I implemented the depacker based on my description of the format in the LZEXE fork's documentation. Unlike the original online depacker, this uses the inicomp overlap detection and also checks for all sorts of overflows.
Despite the additional checks, the LZEXEDAT depacker is still reasonably fast. The following is a comparison of almost all inicomp methods on compressing the current lCDebugX as a triple-mode executable.

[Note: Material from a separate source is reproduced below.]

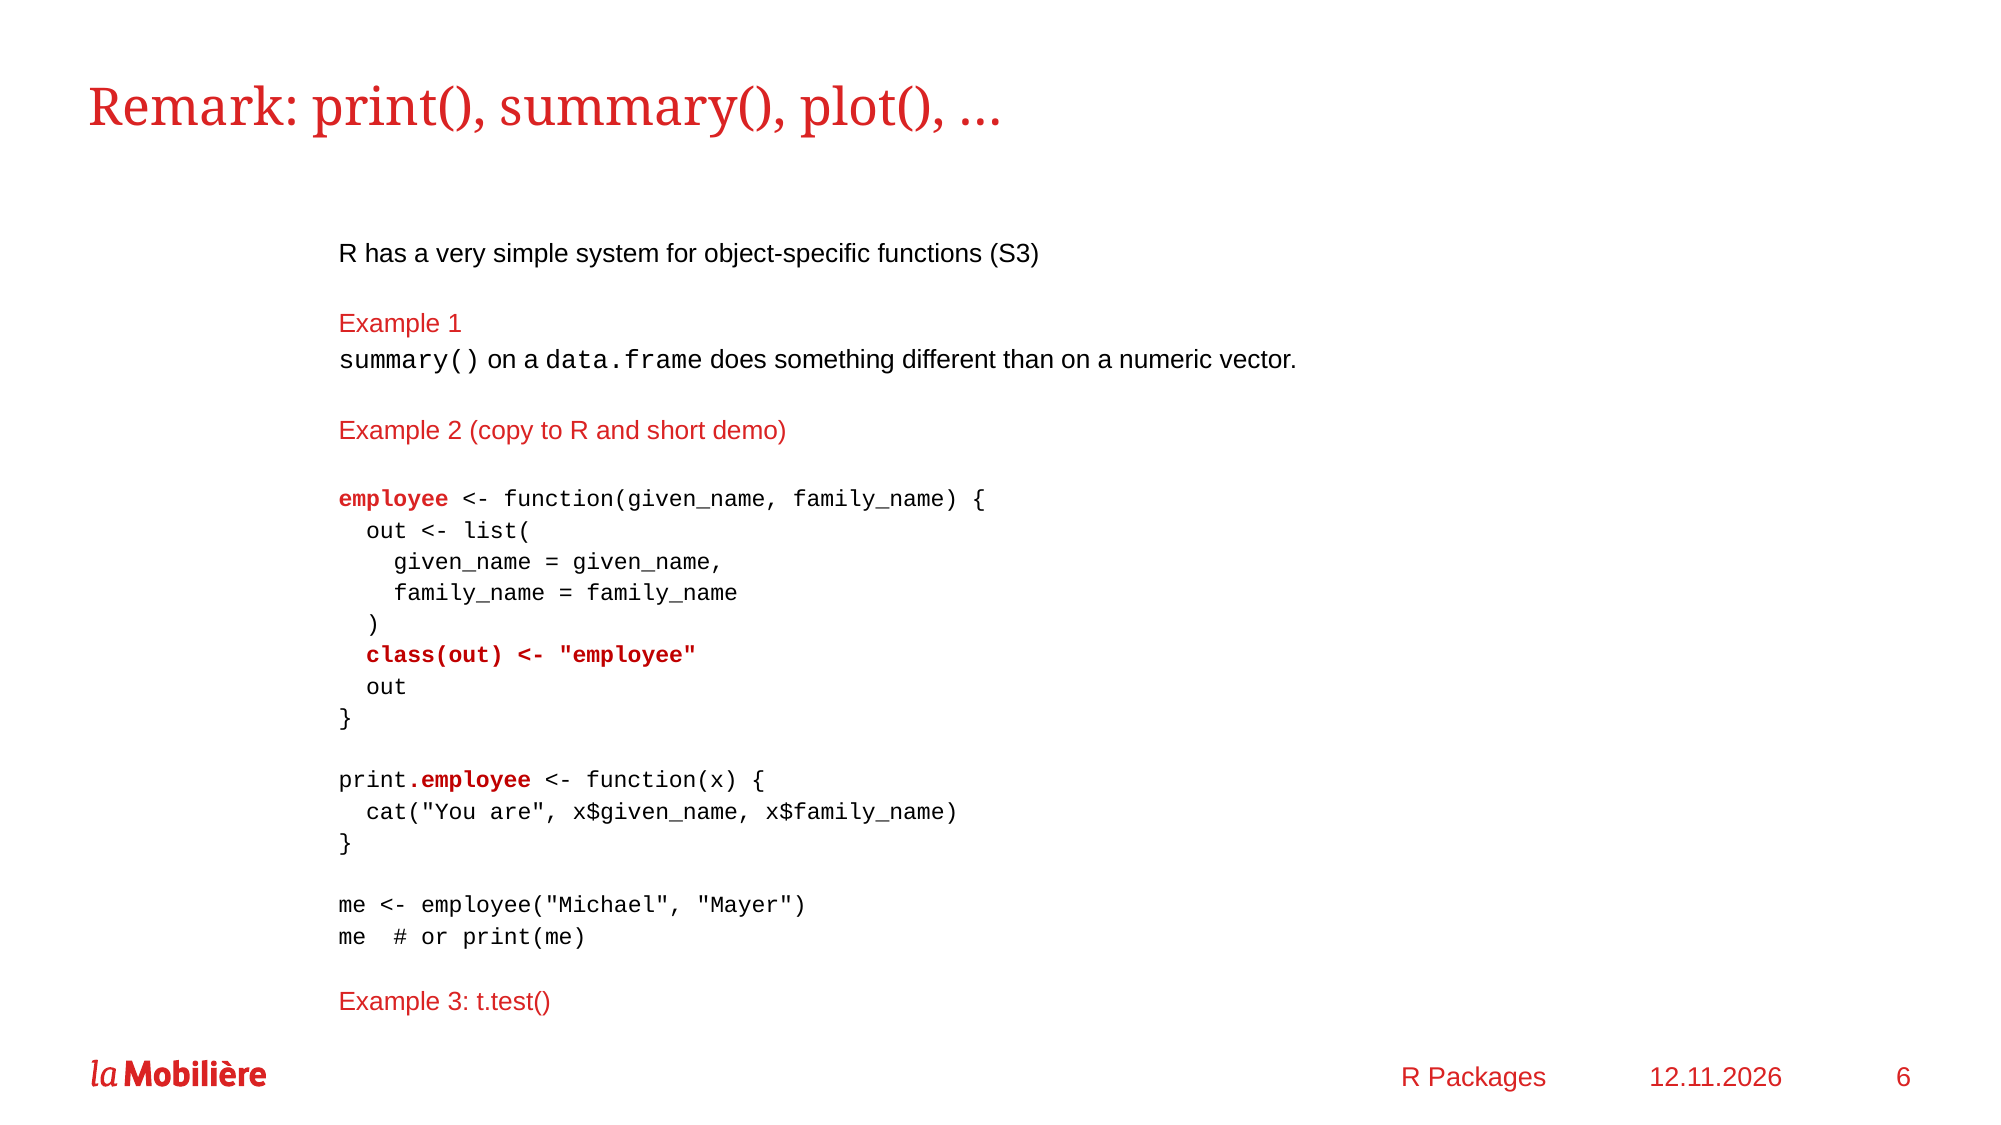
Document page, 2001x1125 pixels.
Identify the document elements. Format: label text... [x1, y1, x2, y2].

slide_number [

The test was done on our amd64 Debian server, without KVM.
Scriptlet used to run the build, compression, and speed tests: INICOMP_SPEED_TEST=128 use_build_help_external=1 use_build_help_compressed=1 INICOMP_METHOD="brieflz lz4 snappy exodecr x heatshrink lzd lzo lzsa2 apl bzp zerocomp mvcomp lzexedat" use_build_compress_only=0 build_name=cdebugx time -p ./mak.sh -D_PM=1 -D_DEBUG -D_DEBUG_COND -D_DEFAULTSHOWSIZE
lDebug revision: 0d6619e128e6
The results:
-rw-r--r-- 1 98816 ../bin/lcdebugx.com
real 490.89
user 484.39
sys 5.73
ldebug/source$ LC_ALL=C sort ../tmp/cdebugx.siz
98816 bytes ( 68.19%), method lzd
102400 bytes ( 70.67%), method exodecr
104448 bytes ( 72.08%), method apl
105984 bytes ( 73.14%), method lzsa2
113664 bytes ( 78.44%), method lzo
114176 bytes ( 78.79%), method lzexedat
117248 bytes ( 80.91%), method lz4
117760 bytes ( 81.27%), method bzp
121344 bytes ( 83.74%), method heatshrink
121856 bytes ( 84.09%), method mvcomp
122368 bytes ( 84.45%), method brieflz
131072 bytes ( 90.45%), method snappy
140800 bytes ( 97.17%), method zerocomp
144896 bytes (100.00%), method none
ldebug/source$ LC_ALL=C sort ../tmp/cdebugx.spd
1.17s for 128 runs ( 9ms / run), method zerocomp
4.65s for 128 runs ( 36ms / run), method snappy
11.21s for 128 runs ( 87ms / run), method lz4
11.22s for 128 runs ( 87ms / run), method bzp
11.60s for 128 runs ( 90ms / run), method mvcomp
11.63s for 128 runs ( 90ms / run), method lzsa2
11.66s for 128 runs ( 91ms / run), method lzexedat
14.43s for 128 runs ( 112ms / run), method lzo
32.72s for 128 runs ( 255ms / run), method brieflz
35.71s for 128 runs ( 279ms / run), method exodecr
36.34s for 128 runs ( 283ms / run), method apl
58.47s for 128 runs ( 456ms / run), method heatshrink
132.34s for 128 runs ( 1033ms / run), method lzd
ldebug/source$ grep -F 'warning: ini' ../tmp/*/pcdebugx.lst | perl -ne 's/^.*warning: (.*) \[-w\+user\]$/$1/; /^([a-zA-Z0-9]+): ([0-9]+)/; printf("%6u $1\n", $2)' | LC_ALL=C sort
1456 inibzp
1488 inizero
1504 inimv
1552 inilzexe
1648 inihs
1744 iniapl
1840 iniexo
1840 inilzsa2
1936 inilz4
1952 inisz
2032 iniblz
2592 inilzo
3424 inilz
ldebug/source$
The current LZEXEDAT has a smaller depacker than LZSA2, is almost as fast, and compresses about 5% worse. In comparison to heatshrink, its depacker is smaller, much faster, and it compresses about 5% smaller.
Perhaps we may use LZEXEDAT for compressing the debugger's online help pages or the packed ELD library. It remains to be seen whether it will compress equally well for these tasks. But the window is a fixed 8 KiB currently, whereas we use 4 KiB for some heatshrink uses.